- **What the exercise asks**: Only the lines from the one containing "right shoulder: (342, 672)" through the end of the data below should be copied, each exactly as written and with both ends kept.

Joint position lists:

——————

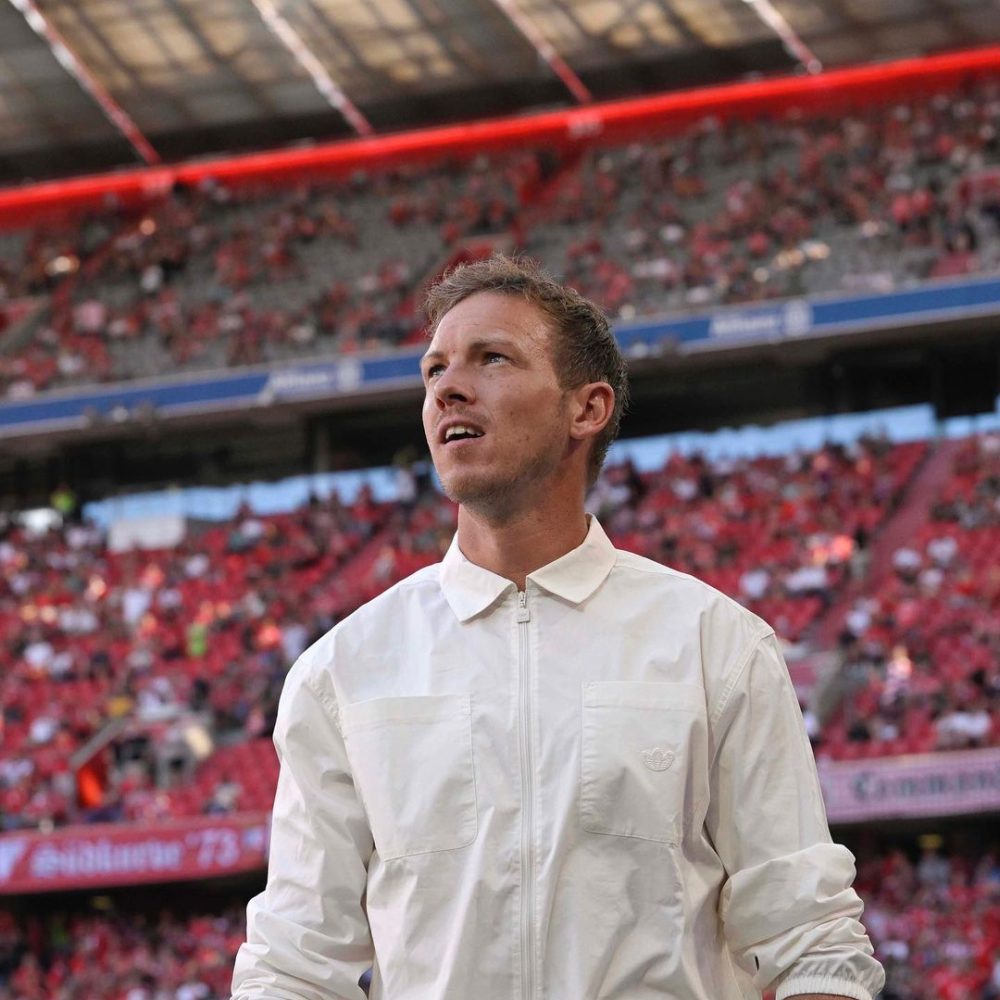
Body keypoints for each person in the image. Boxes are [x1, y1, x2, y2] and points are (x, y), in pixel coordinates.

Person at [231, 254, 885, 1000]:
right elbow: (293, 965)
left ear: (587, 408)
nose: (447, 386)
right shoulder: (342, 672)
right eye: (433, 369)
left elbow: (814, 937)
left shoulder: (717, 646)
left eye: (492, 358)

——————

- **Task result**:
right shoulder: (342, 672)
right eye: (433, 369)
left elbow: (814, 937)
left shoulder: (717, 646)
left eye: (492, 358)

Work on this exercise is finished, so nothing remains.